Can’t you just fix it?

[How? I don't know what's wrong ...]

“I don’t understand - [large research institute / multinational commercial company] has software that can do this. Can’t you just write something similar?”

“This is a great / exciting opportunity …”

“This program is great. But could you rewrite it in another programming language?”

“That database and web service you wrote for X? We need one that works just like that. Except for …" [lists dozens of ways in which the new service actually differs entirely from the previous one]

“You want to know what feature or task is the most important? They all are!”

(After being told that the data sample is too small, or incorrectly sampled such that analysis is impossible.)

“You don’t understand – we really need this result.”

“Here’s the data. I haven’t had time to clean it up, so it might be incomplete. And some of the identifiers might not agree. And there are mis-spellings …”

(After delivering the outcome of an analysis) “Pth – that result is obvious.”

“Don’t worry about who’s going to [maintain the new database / monitor the new service / curate the data / come in on the weekends to restart the system]. We’ll work that out later …”

“So X wrote us this pipeline before he left. I’m not sure if he finished it. No, there’s no documentation. Can you get it working? By next week?”

“I think I read a way to do this: it was in a journal, maybe. Or on a webpage. Done by some lab in France. Or was it China? Anyway, it should be simple.”

“Do you really need that much disk space for this NGS data?”

“So your program crashed when I tried to load data. What format? Does that matter? They were Word documents. Really, the program doesn’t read those?”

“So, what you’re saying is that a Word document isn’t a text file. But I used Courier as a font.”

“We need this program. It’s really simple … [30 minutes of essential features follow]“

"I'm sure it can't be that complicated ..."

(While waiting for the result of a Bayesian calculation)

“Why does it take so long to get this answer? Can’t you just make it go faster?”

“I know you said that 30 data points were the minimum for statistical rigour. But we only got 5. Can’t you analyze it anyway?”

“We keep all those records in Excel files … uh, I think this is the most current version …”
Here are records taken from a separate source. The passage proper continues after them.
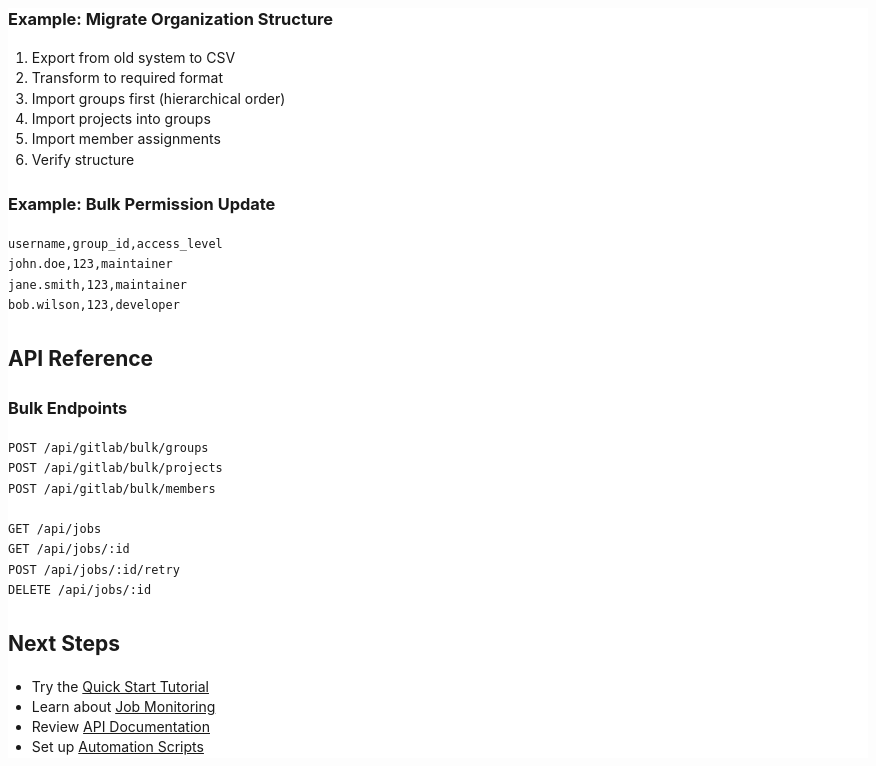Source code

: ### Example: Migrate Organization Structure

1. Export from old system to CSV
2. Transform to required format
3. Import groups first (hierarchical order)
4. Import projects into groups
5. Import member assignments
6. Verify structure

### Example: Bulk Permission Update

```csv
username,group_id,access_level
john.doe,123,maintainer
jane.smith,123,maintainer
bob.wilson,123,developer
```

## API Reference

### Bulk Endpoints

```http
POST /api/gitlab/bulk/groups
POST /api/gitlab/bulk/projects
POST /api/gitlab/bulk/members

GET /api/jobs
GET /api/jobs/:id
POST /api/jobs/:id/retry
DELETE /api/jobs/:id
```

## Next Steps

- Try the [Quick Start Tutorial](../getting-started/quick-start.md)
- Learn about [Job Monitoring](./job-monitoring.md)
- Review [API Documentation](../api/README.md)
- Set up [Automation Scripts](../development/automation.md)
“The Z lab showed you could do this [with 10 genes and a computing cluster]. So do you think you could this this with our data [200 whole genomes, on a PC]?”

“Good news – we got a huge grant for sequencing and annotating 6 squillion whole genomes. You’re not on the grant and we didn’t budget for any bioinformatic work but here’s the data. Can you have this done by next week?”

(After being told that an analysis is impossible or ill-considered) “But X over in Y’s lab does it all the time.”

“Uh, so what is it that you do again?”